Event summary combining transcript, slides, and related documents.

Logotype for Calian Group Ltd

Q1 2025 earnings summary

23 Dec, 2025

Executive summary

  • Q1 FY25 revenue reached a record CAD 185 million, up 3% year-over-year, with trailing 12-month revenues surpassing CAD 750 million, and new contracts totaling CAD 154 million, ending with a CAD 1.1 billion backlog.

  • Defense remains the largest and fastest-growing market, accounting for 44% of consolidated revenues in FY24, driven by global demand and strategic contract wins.

  • Strategic hires, expansion in the U.K., Europe, and U.S., and the launch of a U.S. subsidiary are expected to drive further growth.

  • Acquisitive growth of 8% offset a 5% organic decline, with recent acquisitions in the UK, US, and Canada contributing.

  • Guidance for FY25 was reiterated, projecting another record year and double-digit growth.

Financial highlights

  • Q1 revenues increased 3% year-over-year to CAD 185 million, the highest first-quarter revenue on record.

  • Adjusted EBITDA was CAD 18 million (9.6% margin), down from CAD 21 million (11.9%) last year, reflecting revenue mix and higher investments.

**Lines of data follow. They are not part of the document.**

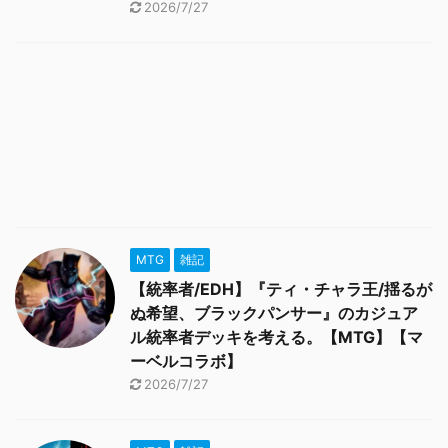
2026/7/27
MTG
雑記
【統率者/EDH】『ティ・チャラ王/揺るが
ぬ希望、ブラックパンサー』のカジュア
ル統率者デッキを考える。【MTG】【マ
ーベルコラボ】
2026/7/27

  • Adjusted net profit was CAD 10.5 million (CAD 0.88 per diluted share), down from CAD 14 million last year; net loss of CAD 1 million due to non-cash charges.

  • Operating free cash flow was CAD 13 million (73% conversion from Adjusted EBITDA); trailing 12-month operating free cash flow was CAD 68 million (77% conversion).

  • Gross margin was 32%, slightly below last year but marking the 11th consecutive quarter above 30%.

Outlook and guidance

  • FY25 revenue guidance maintained at CAD 800–880 million, implying double-digit growth for the eighth consecutive year.

  • Adjusted EBITDA guidance for FY25 is CAD 96–106 million, with double-digit growth at the midpoint.

  • Approximately 73% of FY25 revenue is covered by backlog and recurring streams.

  • Guidance includes full-year contributions from recent acquisitions but excludes future deals.

  • Guidance assumes no major changes in economic environment, defense spending, supply chains, or interest rates.